Mean fluorophore levels detected in Varroa and in biostained honey bee tissues. Fluorescence values reported in arbitrary fluorescence units (AFU). (A–C) Mean fluorophore levels detected in Varroa after 24 h of exposure to stained host bees (A). Levels of the fat body fluorophore (Nile red) are higher than that of the hemolymph (Uranine) fluorophore and appear in the same proportion as in the fat body of the host bees (B).
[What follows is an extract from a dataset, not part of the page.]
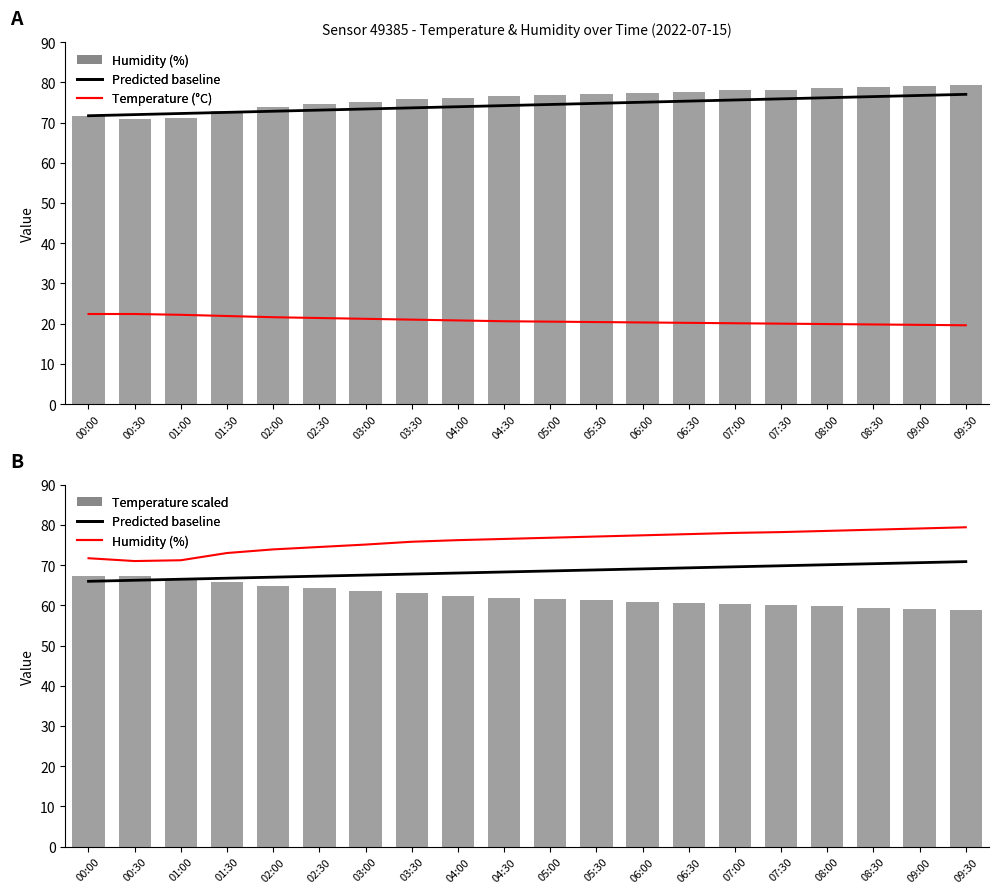

What is the label of the 20th bar from the left?

09:30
Proportion test (prop test): χ² = 3.62e-28, P = 1, n = 10. This proportion differs significantly from that of the hemolymph of these bees (C), providing further evidence that mites are not consuming this tissue in significant amounts (prop test: χ² = 197.33, P < 0.001, n = 10).

Fig. 6.

Varroa were fed on nurse bees given only one of the two fluorescent biostains and imaged via confocal laser scanning microscopy, verifying that low signal associated with hemolymph was not a result of the fat body fluorophore (Nile red) obscuring the fluorescence of the hemolymph fluorophore (Uranine). Mites that fed exclusively on bees with biostained hemolymph (A) showed fluorescence only marginally above the control (B). Mites fed on bees with fluorescently stained fat body show such high levels of Nile red in the digestive system that the shape of the gut can be clearly observed via fluorescence imaging (C). (C) Reproduced with permission from ref. 47.

Fig. 7.

Mites fed honey bee fat body tissue survived longer and produced more eggs than mites provisioned with hemolymph. High mortality was observed across treatments, likely because of the artificial setting. After 3 d, mites receiving 0%:100% and 25%:75% hemolymph:fat body as their diet maintained survivorship at 60%, while the 100%:0% hemolymph:fat body and the starvation control had already exhibited full mortality. Final sample size consisted of 15 mites per treatment. (A and B) Survivorship curve showing starvation control and all five host tissue diets (A). (B) Representation of the same data with levels combined that show no difference in survivorship. Note: mites provisioned hemolymph and mites given no food showed no difference in survivorship. However, survivorship differed substantially between the hemolymph treatment and all treatments given any level of fat body (χ² = 16.1, P < 0.001). (C) Egg production differed between treatment diets (ANOVA: P < 0.004). A positive linear relationship was observed between egg production and the amount of fat body in the diet of the mite (R² = 0.7894). (D) Average survivorship of mites differed by diet. Survivorship and the ratio of fat body by volume adhere to a strong positive linear relationship (R² = 0.9634).